Never Trust isContract: The Constructor Bypass

A common requirement in smart contract development is to restrict interactions to human users (Externally Owned Accounts, or EOAs) and ban other smart contracts. This is often done to prevent botting in NFT mints, block flashloan attacks, or simplify governance.
The standard tool for this job is checking the code size of the calling address. If the code size is greater than zero, it's a contract. If it's zero, it's an EOA.
This assumption is dangerously flawed. Relying on this check for security is a fundamental architectural error that advanced attackers routinely exploit.

The Illusion of the "Code Size" Check

The typical implementation looks like this, using inline assembly to query the Ethereum Virtual Machine (EVM):
// VULNERABLE: Do not use for security
function isContract(address account) internal view returns (bool) {
uint256 size;
assembly {
size := extcodesize(account)
}
return size > 0;
}
A developer might use this in a minting function: require(!isContract(msg.sender), "No bots allowed");.
This seems logical. An EOA has no code, so its size is 0. A deployed smart contract has code, so its size is > 0. The logic holds for deployed contracts.

The Constructor Exploit

The vulnerability lies in the lifecycle of an Ethereum smart contract.
When a contract is being deployed, its constructor function is executed. During this specific execution phase, the contract's runtime bytecode has not yet been stored on the blockchain.
At this precise moment, extcodesize(address(this)) returns 0.
An attacker can easily bypass your "EOA only" check by wrapping their attack logic inside the constructor of a malicious contract.
  1. Attacker writes a contract: The constructor calls your vulnerable function (e.g., the NFT mint).
  2. Attacker deploys the contract: The constructor executes.
  3. Your contract checks isContract: It sees the caller has a code size of 0 and allows the transaction to proceed, believing it's a human user.
  4. Attack succeeds: The malicious contract executes the restricted action.
  5. Deployment finishes: The code is stored, and only now does the address have a code size > 0. Too late.
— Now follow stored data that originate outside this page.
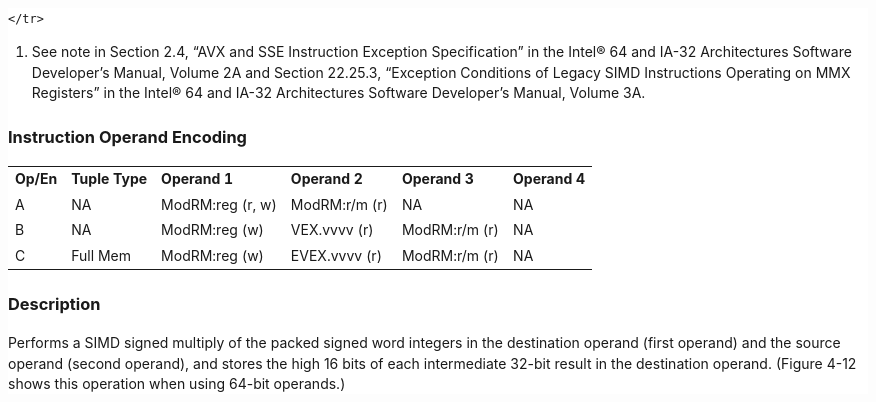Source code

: 	</tr>
</table>

1. See note in Section 2.4, “AVX and SSE Instruction Exception Specification” in the Intel® 64 and IA-32 Architectures Software
Developer’s Manual, Volume 2A and Section 22.25.3, “Exception Conditions of Legacy SIMD Instructions Operating on MMX Registers”
in the Intel® 64 and IA-32 Architectures Software Developer’s Manual, Volume 3A.

### Instruction Operand Encoding
<table>
	<tr>
		<td><b>Op/En</b></td>
		<td><b>Tuple Type</b></td>
		<td><b>Operand 1</b></td>
		<td><b>Operand 2</b></td>
		<td><b>Operand 3</b></td>
		<td><b>Operand 4</b></td>
	</tr>
	<tr>
		<td>A</td>
		<td>NA</td>
		<td>ModRM:reg (r, w)</td>
		<td>ModRM:r/m (r)</td>
		<td>NA</td>
		<td>NA</td>
	</tr>
	<tr>
		<td>B</td>
		<td>NA</td>
		<td>ModRM:reg (w)</td>
		<td>VEX.vvvv (r)</td>
		<td>ModRM:r/m (r)</td>
		<td>NA</td>
	</tr>
	<tr>
		<td>C</td>
		<td>Full Mem</td>
		<td>ModRM:reg (w)</td>
		<td>EVEX.vvvv (r)</td>
		<td>ModRM:r/m (r)</td>
		<td>NA</td>
	</tr>
</table>


### Description
Performs a SIMD signed multiply of the packed signed word integers in the destination operand (first operand) and
the source operand (second operand), and stores the high 16 bits of each intermediate 32-bit result in the destination
 operand. (Figure 4-12 shows this operation when using 64-bit operands.)
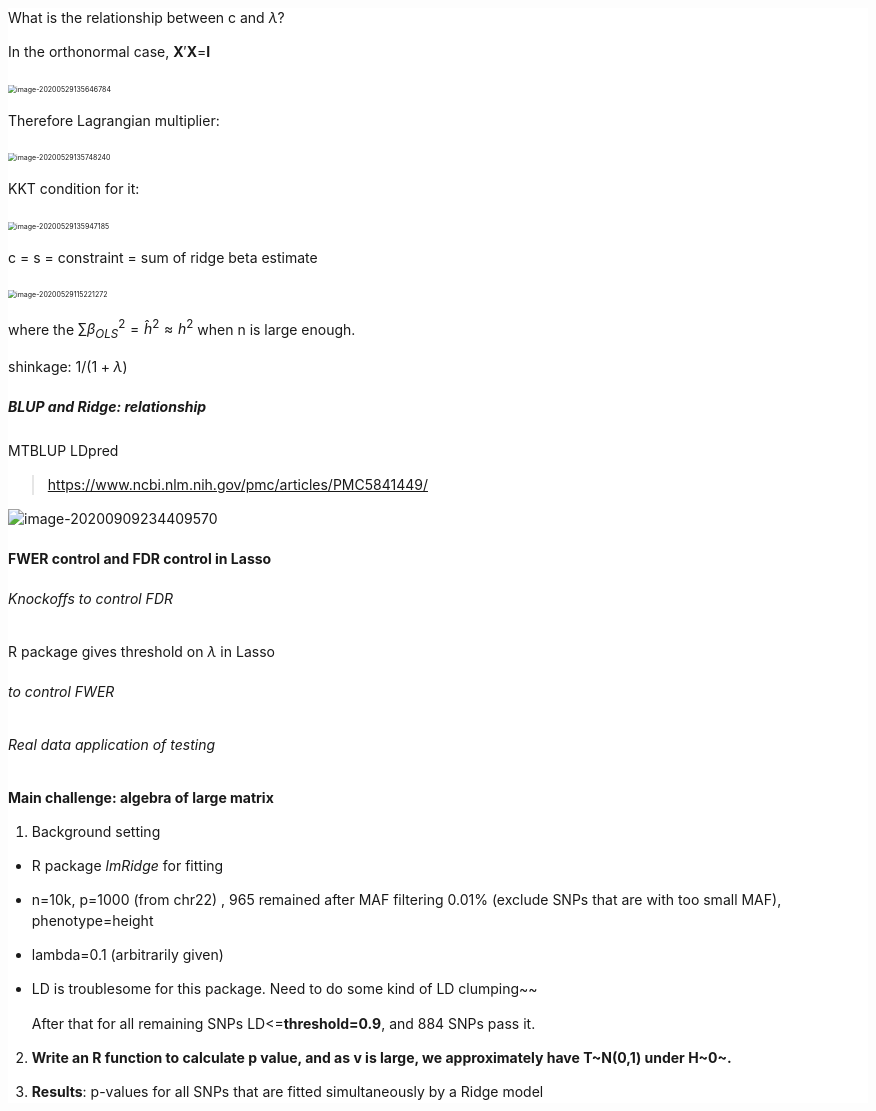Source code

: What is the relationship between c and $\lambda$?

   In the orthonormal case, **X**′**X**=**I** 

<img src="C:\Users\22367\Documents\markdown\image-20200529135646784.png" alt="image-20200529135646784" style="zoom:50%;" />

Therefore Lagrangian multiplier:

<img src="C:\Users\22367\Documents\markdown\image-20200529135748240.png" alt="image-20200529135748240" style="zoom:50%;" />

KKT condition for it: 

<img src="C:\Users\22367\Documents\markdown\image-20200529135947185.png" alt="image-20200529135947185" style="zoom:50%;" />

c = s = constraint = sum of ridge beta estimate

   <img src="C:\Users\22367\Documents\markdown\image-20200529115221272.png" alt="image-20200529115221272" style="zoom:50%;" />

   where the $\sum\beta_{OLS}^2=\hat h^2 \approx h^2$ when n is large enough.

shinkage: $1/(1+\lambda)$

#####    BLUP and Ridge: relationship

MTBLUP   LDpred

> https://www.ncbi.nlm.nih.gov/pmc/articles/PMC5841449/

![image-20200909234409570](C:\Users\22367\Documents\markdown\image-20200909234409570.png)

#### FWER control and FDR control in Lasso

###### Knockoffs to control FDR

R package gives threshold on $\lambda$ in Lasso

###### to control FWER

###### Real data application of testing

**Main challenge: algebra of large matrix**

1. Background setting

- R package *lmRidge* for fitting

- n=10k, p=1000 (from chr22) , 965 remained after MAF filtering 0.01% (exclude SNPs that are with too small MAF), phenotype=height

- lambda=0.1 (arbitrarily given)

- LD is troublesome for this package. Need to do some kind of LD clumping~~

  After that for all remaining SNPs LD<=**threshold=0.9**, and 884 SNPs pass it.

2. **Write an R function to calculate p value, and as v is large, we approximately have T~N(0,1) under H~0~.**

3. **Results**: p-values for all SNPs that are fitted simultaneously by a Ridge model
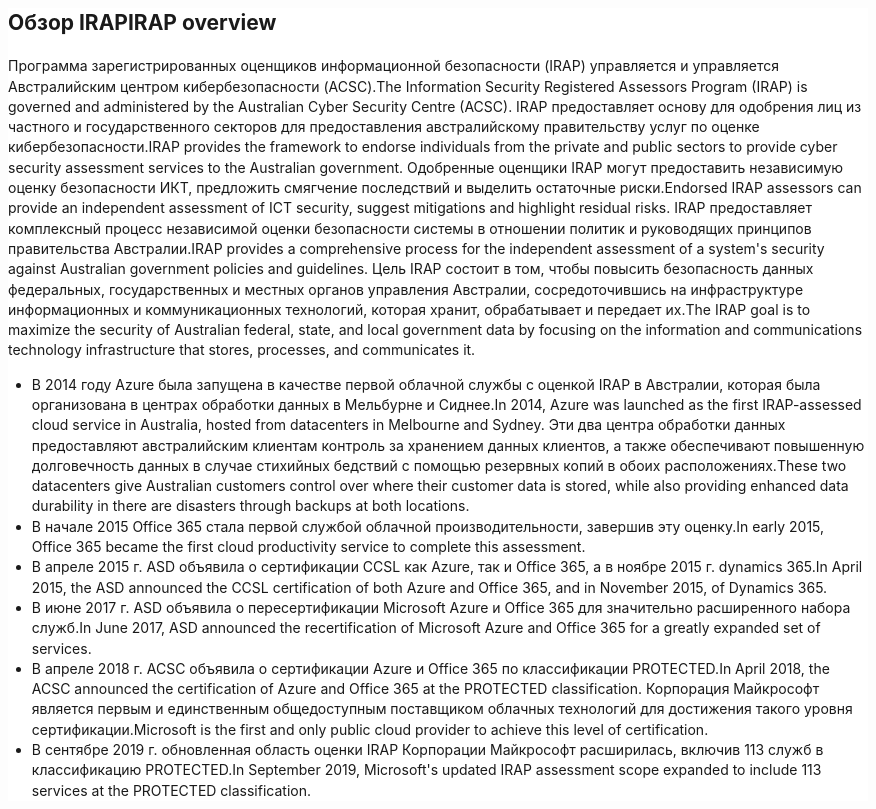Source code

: ## <a name="irap-overview"></a><span data-ttu-id="3c040-107">Обзор IRAP</span><span class="sxs-lookup"><span data-stu-id="3c040-107">IRAP overview</span></span>

<span data-ttu-id="3c040-108">Программа зарегистрированных оценщиков информационной безопасности (IRAP) управляется и управляется Австралийским центром кибербезопасности (ACSC).</span><span class="sxs-lookup"><span data-stu-id="3c040-108">The Information Security Registered Assessors Program (IRAP) is governed and administered by the Australian Cyber Security Centre (ACSC).</span></span> <span data-ttu-id="3c040-109">IRAP предоставляет основу для одобрения лиц из частного и государственного секторов для предоставления австралийскому правительству услуг по оценке кибербезопасности.</span><span class="sxs-lookup"><span data-stu-id="3c040-109">IRAP provides the framework to endorse individuals from the private and public sectors to provide cyber security assessment services to the Australian government.</span></span> <span data-ttu-id="3c040-110">Одобренные оценщики IRAP могут предоставить независимую оценку безопасности ИКТ, предложить смягчение последствий и выделить остаточные риски.</span><span class="sxs-lookup"><span data-stu-id="3c040-110">Endorsed IRAP assessors can provide an independent assessment of ICT security, suggest mitigations and highlight residual risks.</span></span> <span data-ttu-id="3c040-111">IRAP предоставляет комплексный процесс независимой оценки безопасности системы в отношении политик и руководящих принципов правительства Австралии.</span><span class="sxs-lookup"><span data-stu-id="3c040-111">IRAP provides a comprehensive process for the independent assessment of a system's security against Australian government policies and guidelines.</span></span> <span data-ttu-id="3c040-112">Цель IRAP состоит в том, чтобы повысить безопасность данных федеральных, государственных и местных органов управления Австралии, сосредоточившись на инфраструктуре информационных и коммуникационных технологий, которая хранит, обрабатывает и передает их.</span><span class="sxs-lookup"><span data-stu-id="3c040-112">The IRAP goal is to maximize the security of Australian federal, state, and local government data by focusing on the information and communications technology infrastructure that stores, processes, and communicates it.</span></span>

- <span data-ttu-id="3c040-113">В 2014 году Azure была запущена в качестве первой облачной службы с оценкой IRAP в Австралии, которая была организована в центрах обработки данных в Мельбурне и Сиднее.</span><span class="sxs-lookup"><span data-stu-id="3c040-113">In 2014, Azure was launched as the first IRAP-assessed cloud service in Australia, hosted from datacenters in Melbourne and Sydney.</span></span> <span data-ttu-id="3c040-114">Эти два центра обработки данных предоставляют австралийским клиентам контроль за хранением данных клиентов, а также обеспечивают повышенную долговечность данных в случае стихийных бедствий с помощью резервных копий в обоих расположениях.</span><span class="sxs-lookup"><span data-stu-id="3c040-114">These two datacenters give Australian customers control over where their customer data is stored, while also providing enhanced data durability in there are disasters through backups at both locations.</span></span>
- <span data-ttu-id="3c040-115">В начале 2015 Office 365 стала первой службой облачной производительности, завершив эту оценку.</span><span class="sxs-lookup"><span data-stu-id="3c040-115">In early 2015, Office 365 became the first cloud productivity service to complete this assessment.</span></span>
- <span data-ttu-id="3c040-116">В апреле 2015 г. ASD объявила о сертификации CCSL как Azure, так и Office 365, а в ноябре 2015 г. dynamics 365.</span><span class="sxs-lookup"><span data-stu-id="3c040-116">In April 2015, the ASD announced the CCSL certification of both Azure and Office 365, and in November 2015, of Dynamics 365.</span></span>
- <span data-ttu-id="3c040-117">В июне 2017 г. ASD объявила о пересертификации Microsoft Azure и Office 365 для значительно расширенного набора служб.</span><span class="sxs-lookup"><span data-stu-id="3c040-117">In June 2017, ASD announced the recertification of Microsoft Azure and Office 365 for a greatly expanded set of services.</span></span>
- <span data-ttu-id="3c040-118">В апреле 2018 г. ACSC объявила о сертификации Azure и Office 365 по классификации PROTECTED.</span><span class="sxs-lookup"><span data-stu-id="3c040-118">In April 2018, the ACSC announced the certification of Azure and Office 365 at the PROTECTED classification.</span></span> <span data-ttu-id="3c040-119">Корпорация Майкрософт является первым и единственным общедоступным поставщиком облачных технологий для достижения такого уровня сертификации.</span><span class="sxs-lookup"><span data-stu-id="3c040-119">Microsoft is the first and only public cloud provider to achieve this level of certification.</span></span>
- <span data-ttu-id="3c040-120">В сентябре 2019 г. обновленная область оценки IRAP Корпорации Майкрософт расширилась, включив 113 служб в классификацию PROTECTED.</span><span class="sxs-lookup"><span data-stu-id="3c040-120">In September 2019, Microsoft's updated IRAP assessment scope expanded to include 113 services at the PROTECTED classification.</span></span>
The Solution: Acknowledge the Limitation

There is no foolproof way to distinguish an EOA from a contract that is currently in its constructor phase using only on-chain data.
If you absolutely must restrict calls to EOAs, the only reliable check is: require(msg.sender == tx.origin, "Contracts not allowed");
This ensures the direct caller (msg.sender) is the same account that initiated the transaction (tx.origin), which must be an EOA.
Warning: Using tx.origin for authentication is generally discouraged because it makes your contract vulnerable to phishing attacks. A user could be tricked into calling a malicious contract that then calls yours, passing the tx.origincheck.
Conclusion: Do not rely on isContract or code size checks for any security-critical logic. Assume any address could be a contract executing from its constructor. Design your protocol to be robust against contract interactions, rather than trying to futilely ban them.